The 3D-bioprinted tumour includes a complex system of blood vessel-like tubes through which blood cells and drugs can flow, simulating a real tumour.

The new method will enable much faster prediction of best treatments for patients, accelerate the development of new drugs and discovery of new druggable targets.

The study was led by Prof. Ronit Satchi-Fainaro, Sackler Faculty of Medicine and Sagol School of Neuroscience, and the new technology was developed by PhD student Lena Neufeld, together with other researchers at Satchi-Fainaro’s laboratory.

The 3D-bioprinted models are based on samples from patients, taken directly from operating rooms at the Neurosurgery Department of Tel Aviv Sourasky Medical Center.

Glioblastoma cells are usually grown on 2D plastic Petri dishes in a lab. However, cancer, like all tissues, behaves very differently on a plastic surface than it does in the human body.

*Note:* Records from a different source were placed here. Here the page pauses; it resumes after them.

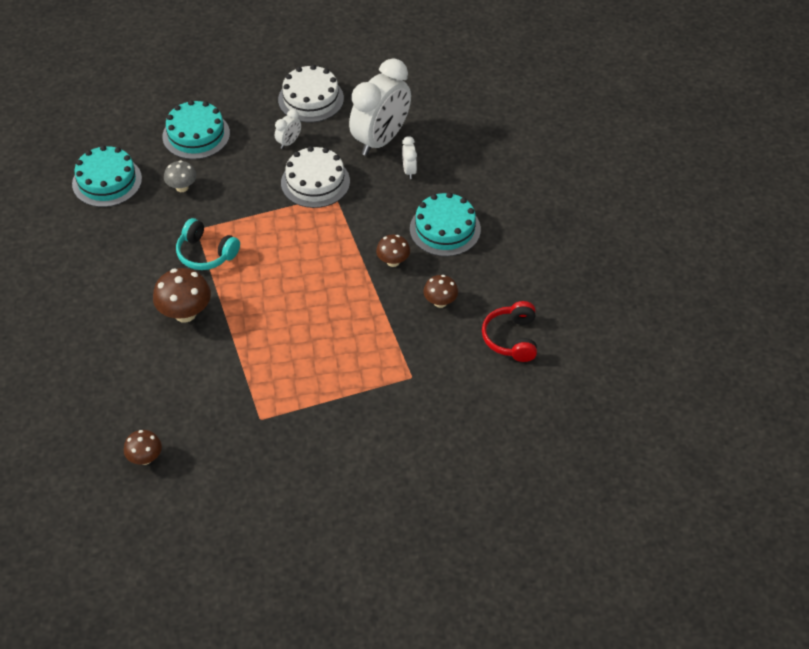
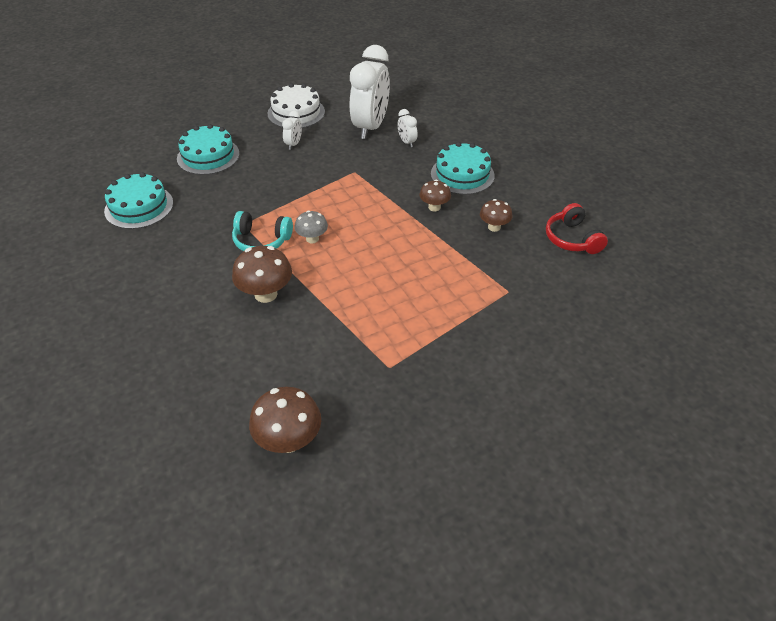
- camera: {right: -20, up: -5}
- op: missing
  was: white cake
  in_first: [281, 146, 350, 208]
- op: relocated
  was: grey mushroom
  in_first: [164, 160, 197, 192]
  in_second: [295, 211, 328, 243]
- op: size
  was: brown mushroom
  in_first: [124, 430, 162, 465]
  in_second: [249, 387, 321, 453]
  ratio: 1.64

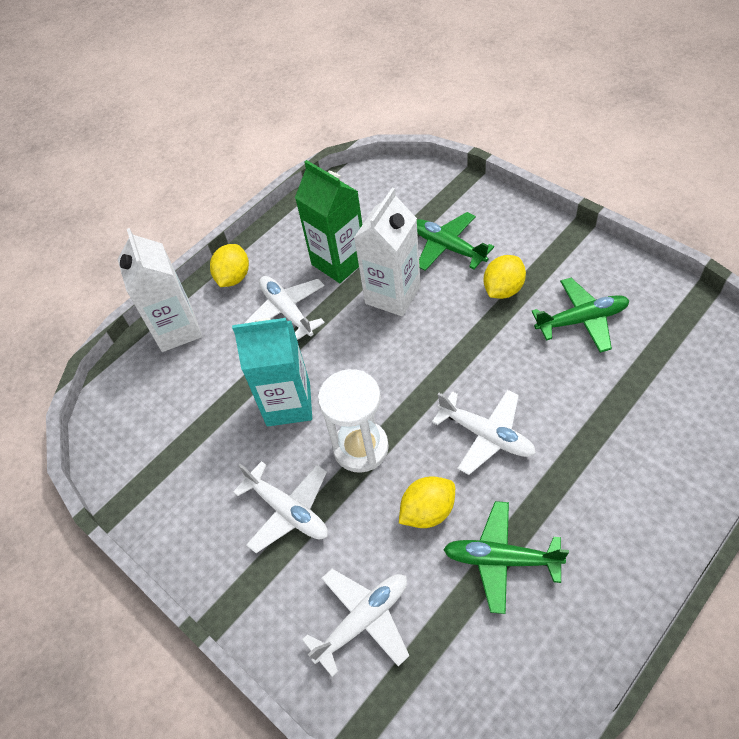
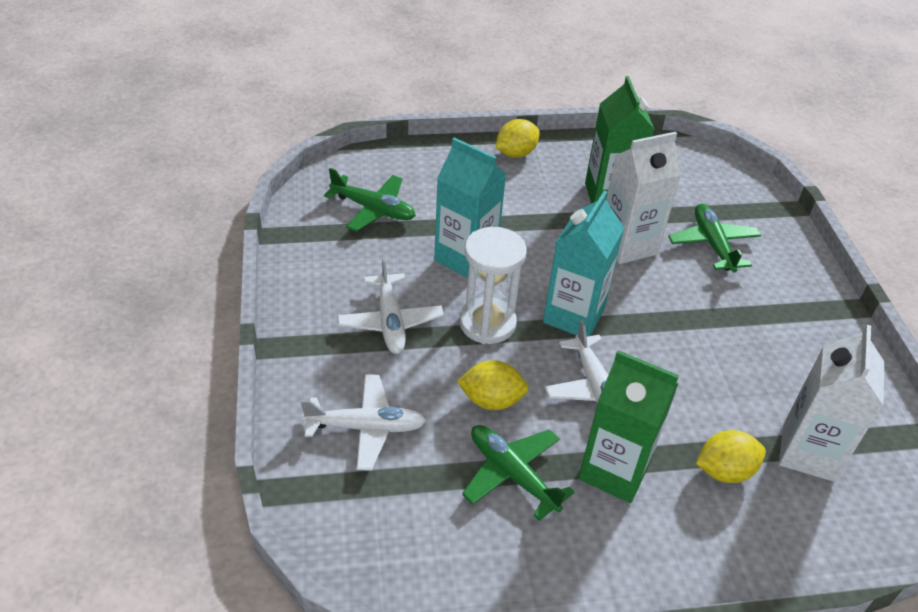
- camera: {right: 30, up: -10}
- op: missing
  was: white plane
  in_first: [244, 276, 325, 340]
- op: appeared
  now: turquoise carton
  in_second: [543, 191, 624, 337]
- op: appeared
  now: green carton
  in_second: [578, 350, 679, 503]
- op: relocated
  was: white carton
  in_first: [117, 228, 202, 352]
  in_second: [779, 325, 884, 482]
- op: relocated
  was: yellow lemon
  in_first: [483, 255, 526, 299]
  in_second: [696, 430, 766, 483]
- op: relocated
  was: green plane
  in_first: [532, 278, 629, 353]
  in_second: [324, 168, 416, 232]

Approximately 90% of all experimental drugs fail at the clinical stages because the success achieved in the lab is not reproduced in patients.

To address this problem, the Israeli research team created the first 3D-bioprinted model of a glioblastoma tumour, which includes 3D cancer tissue and functional blood vessels.

Each model is printed in a bioreactor designed in the lab, using a hydrogel sampled and reproduced from the extracellular matrix taken from the patient, thereby simulating the tissue itself.

After successfully printing the 3D tumour, Prof. Satchi-Fainaro and her colleagues demonstrated that unlike cancer cells growing on Petri dishes, the 3D-bioprinted model has the potential to be effective for rapid, robust, and reproducible prediction of the most suitable treatment for a specific patient.

According to Prof. Satchi-Fainaro, this innovative approach will also enable the development of new drugs, as well as the discovery of new drug targets – at a much faster rate than today.

Hopefully, in the future, this technology will facilitate personalized medicine for patients.

“If we take a sample from a patient’s tissue, together with its extracellular matrix, we can 3D-bioprint from this sample 100 tiny tumours and test many different drugs in various combinations to discover the optimal treatment for this specific tumour. Alternately, we can test numerous compounds on a 3D-bioprinted tumour and decide which is most promising for further development and investment as a potential drug. But perhaps the most exciting aspect is finding novel druggable target proteins and genes in cancer cells – a very difficult task when the tumour is inside the brain of a human patient or model animal. Our innovation gives us unprecedented access, with no time limits, to 3D tumours mimicking better the clinical scenario, enabling optimal investigation,” she said.